Aber auch der Dichtkunst fröhnte er und hatte schon in seinem sechsten Jahre folgendes Epigramm angefertigt:

        »Unsere Scheune hat ein Dach,
Hinter'm Garten fliesst der Bach,«

durch welche Leistung den beglückten Eltern klar ward, dass auch der Kuss der Muse die Stirne ihres Emil berührt hatte. Seitdem war von ihm bereits ein ganzes Heft vollpoetisirt worden, welches die Aufschrift trug: »Gedichte von Emil Rautenkranz, erster Band«, und der beglückte Vater konnte nicht umhin, einige Perlen aus dieser Sammlung zum Besten zu geben, während der jugendliche Autor ziemlich geschwollen daneben sass. Ich ward davon nicht sehr ergriffen, denn dichten konnte ich auch, hütete mich jedoch sehr, damit heraus zu kommen, weil sich meine Verse vorzugsweise im satyrischen Genre bewegten und ich mich vor dem wohlverdienten Honorar fürchtete, was mir sicher war, wenn zum Beispiel folgende, halb lateinischen, halb plattdeutschen Verse auf meinen Klassenlehrer Herrn Hamann, der aus Hessen stammte und eine ziemlich gelbe Gesichtsfarbe zur Schau trug, an's Licht gedrungen wären:

»Unus, duo, tres,
Herr Hamann is'n Hess!
Semel, bis, ter, quater,
Gäl is he as'n Tater!«

Im ernsthaften Genre war ich allerdings nicht über einen Anfang hinausgekommen, welcher lautete:

»Gefolgt von zweien Mohrenknaben
Begab sich Omar auf die Jagd . . . .«

Weiter gedieh das Gedicht niemals, da mir durchaus nichts mehr einfallen wollte.

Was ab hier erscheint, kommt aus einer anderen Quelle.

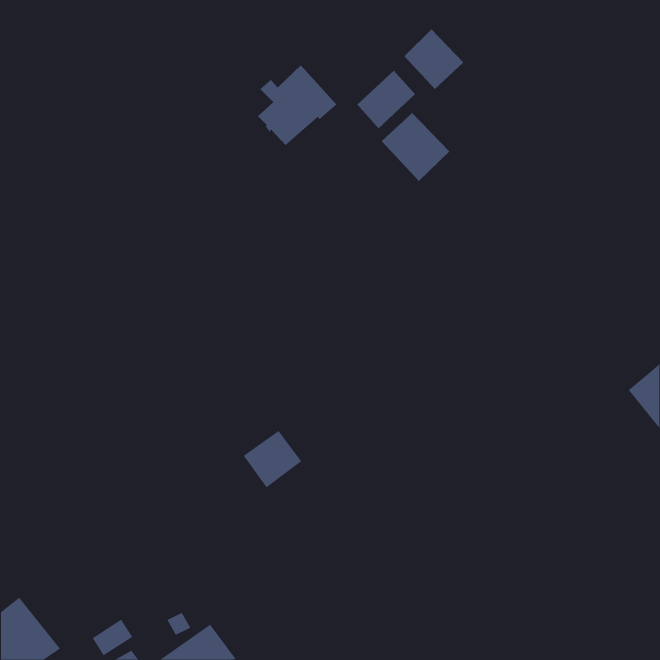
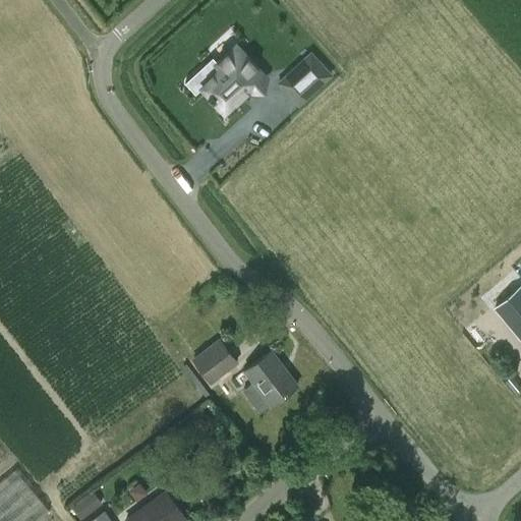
building: [404,28,464,90] -> none
building: [381,112,450,182] -> none
building: none -> [243,351,297,413]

Die grösste Prüfung stand mir aber noch bevor, denn Emil war auch musikalisch und zwar war dies seine Glanzseite. Er wurde demnach an's Klavier beordert und fingerte eine Sonate von Clementi mit einer mir unbegreiflichen Fixigkeit herunter, während die glücklichen Eltern dabei sassen und strahlten wie Alpengipfel bei'm Sonnenaufgang. Dies war nun etwas, das ich wirklich anerkennen musste, obwohl es mir ganz ungewöhnlich sauer wurde, denn wenn auch schon Lateinisch nicht schön und Griechisch gar ein Gräuel war, so war das allergrösste Schreckniss doch die Klavierstunde und das dazu gehörige Ueben. Meine Mutter ergriff natürlich die Gelegenheit, mir den talentvollen fleissigen Emil als ein glänzendes Muster vorzuhalten, wodurch sich meine Abneigung gegen diesen nur noch vermehrte, indem ich weiter nichts empfand als eine nagende Reue, ihn vorhin, als die Gelegenheit so günstig war, nicht doch durchgeprügelt zu haben. Dies Musterbeispiel hat auch bei mir keine Früchte getragen und trotz achtjährigem Klavierunterricht bin ich musikalisch rein geblieben. Mein einziger Ersatz für diese langjährige Qual ist das erhebende Bewusstsein drei Klavierlehrer bis an den Rand des Grabes geärgert zu haben, indem es mir gelang in jeglicher Stunde bei jedem den brennenden Wunsch zu erwecken, an den Wänden in die Höhe zu laufen, und solche Stimmung bei ihm zu erzeugen, dass er den Tag verfluchte, an welchem er geboren war. Wer will mich darum schelten? Das Recht des Angegriffenen ist die Nothwehr und ich habe mich dieses Rechtes bedient, so gut ich konnte.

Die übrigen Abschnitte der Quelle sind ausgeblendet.